-- EXTRACTED MATERIAL --
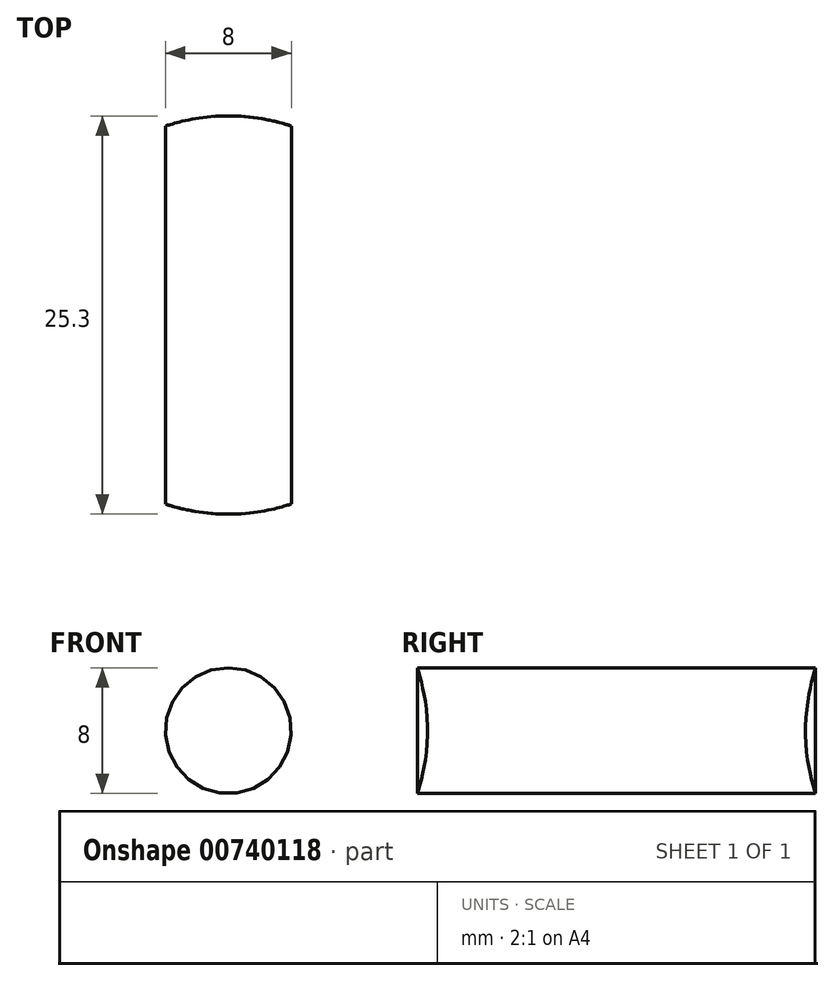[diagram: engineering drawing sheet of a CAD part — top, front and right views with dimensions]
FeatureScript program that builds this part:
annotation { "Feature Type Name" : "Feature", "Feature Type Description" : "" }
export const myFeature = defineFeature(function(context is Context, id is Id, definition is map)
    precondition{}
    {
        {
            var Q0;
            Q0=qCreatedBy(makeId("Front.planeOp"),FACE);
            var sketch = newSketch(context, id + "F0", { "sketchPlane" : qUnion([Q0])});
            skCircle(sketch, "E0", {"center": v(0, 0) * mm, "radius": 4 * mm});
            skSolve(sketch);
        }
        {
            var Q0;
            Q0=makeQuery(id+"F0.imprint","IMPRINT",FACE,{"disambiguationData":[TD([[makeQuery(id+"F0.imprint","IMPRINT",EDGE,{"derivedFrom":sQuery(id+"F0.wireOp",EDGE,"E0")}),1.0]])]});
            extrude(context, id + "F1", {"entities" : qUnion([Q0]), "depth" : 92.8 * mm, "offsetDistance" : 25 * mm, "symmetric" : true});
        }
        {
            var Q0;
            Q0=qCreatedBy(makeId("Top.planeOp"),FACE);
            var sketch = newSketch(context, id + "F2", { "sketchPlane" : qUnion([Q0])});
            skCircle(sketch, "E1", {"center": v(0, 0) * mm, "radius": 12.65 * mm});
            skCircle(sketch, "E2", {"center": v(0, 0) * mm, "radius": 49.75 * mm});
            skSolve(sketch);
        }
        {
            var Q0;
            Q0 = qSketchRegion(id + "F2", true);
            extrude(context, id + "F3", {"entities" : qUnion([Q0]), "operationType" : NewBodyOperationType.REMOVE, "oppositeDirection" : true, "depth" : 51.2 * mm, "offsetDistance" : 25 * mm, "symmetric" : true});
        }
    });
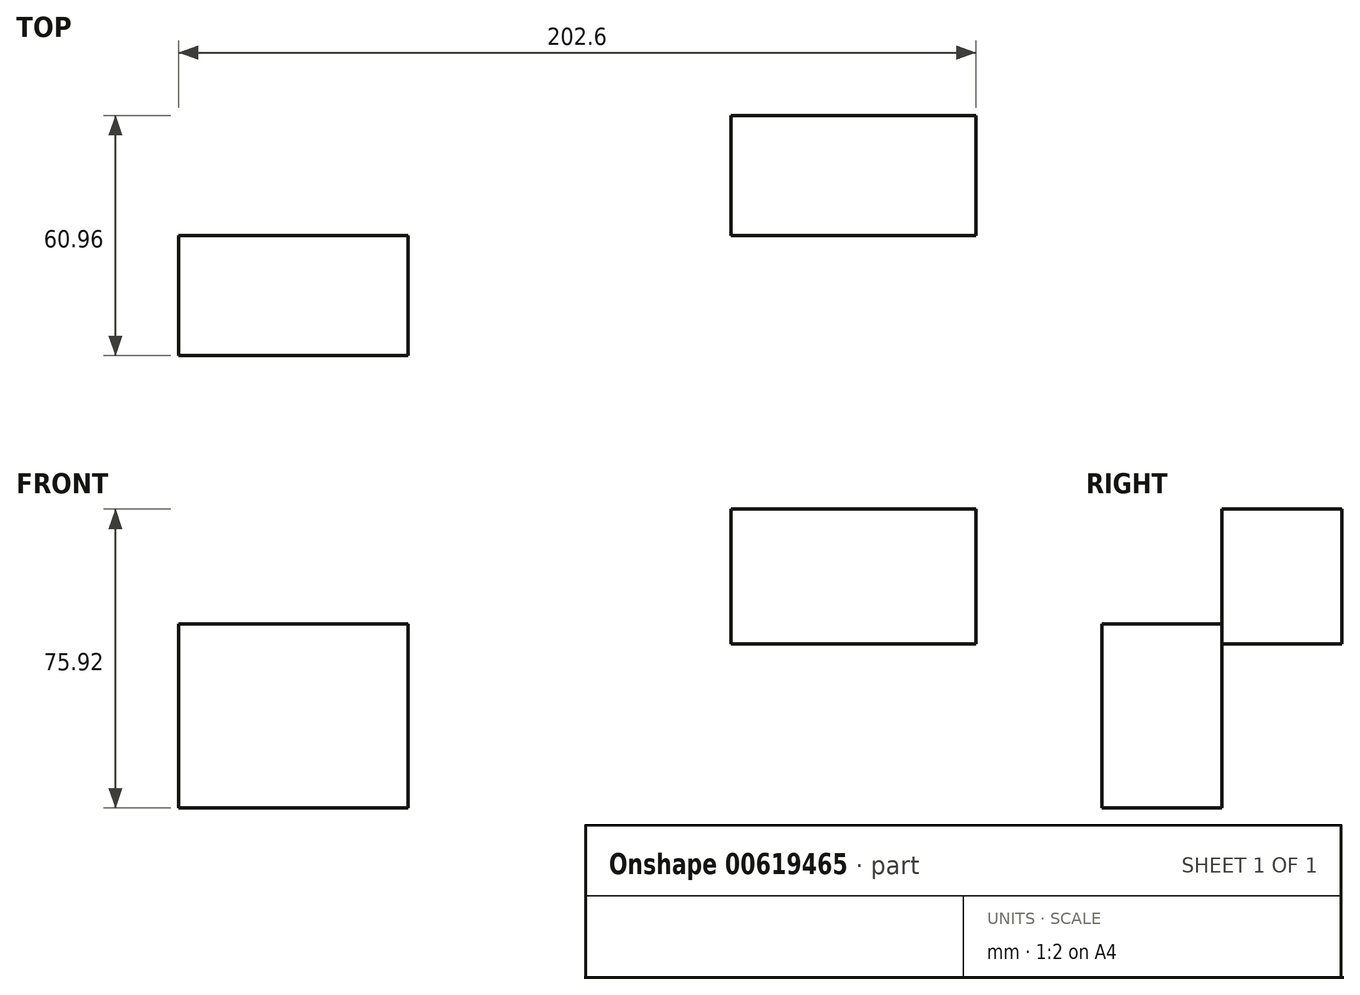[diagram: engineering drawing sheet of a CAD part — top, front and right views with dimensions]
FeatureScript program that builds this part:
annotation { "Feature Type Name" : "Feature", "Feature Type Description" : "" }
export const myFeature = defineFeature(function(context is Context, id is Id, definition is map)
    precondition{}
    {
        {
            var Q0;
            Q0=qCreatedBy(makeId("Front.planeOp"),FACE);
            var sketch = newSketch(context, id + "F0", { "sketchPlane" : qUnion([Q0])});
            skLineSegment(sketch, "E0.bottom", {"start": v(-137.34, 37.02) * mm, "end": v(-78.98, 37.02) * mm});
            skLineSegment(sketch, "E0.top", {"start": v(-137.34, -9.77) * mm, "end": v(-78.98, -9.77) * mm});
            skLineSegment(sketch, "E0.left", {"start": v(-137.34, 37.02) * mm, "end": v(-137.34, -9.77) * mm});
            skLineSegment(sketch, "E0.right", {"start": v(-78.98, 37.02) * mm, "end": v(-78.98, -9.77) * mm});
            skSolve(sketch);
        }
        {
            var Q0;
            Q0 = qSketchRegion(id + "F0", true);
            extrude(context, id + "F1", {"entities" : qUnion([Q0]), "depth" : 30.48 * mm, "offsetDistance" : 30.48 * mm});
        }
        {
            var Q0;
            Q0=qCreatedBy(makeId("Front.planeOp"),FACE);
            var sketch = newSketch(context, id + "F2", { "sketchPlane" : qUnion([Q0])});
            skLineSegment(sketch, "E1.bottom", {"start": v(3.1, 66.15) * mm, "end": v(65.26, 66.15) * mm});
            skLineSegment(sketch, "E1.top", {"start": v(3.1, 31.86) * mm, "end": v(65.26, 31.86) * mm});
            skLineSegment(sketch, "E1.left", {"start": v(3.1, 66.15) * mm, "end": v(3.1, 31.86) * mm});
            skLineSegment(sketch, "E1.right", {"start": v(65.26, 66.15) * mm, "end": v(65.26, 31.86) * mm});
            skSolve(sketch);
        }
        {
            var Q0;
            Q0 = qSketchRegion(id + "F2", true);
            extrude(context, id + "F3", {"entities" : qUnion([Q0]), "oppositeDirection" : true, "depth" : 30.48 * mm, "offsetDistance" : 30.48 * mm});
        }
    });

-- THE TASK --
How many lines in the entries above contain the string "left" with matching case? Reply with the number alone.

-- EXERCISE RESPONSE --
2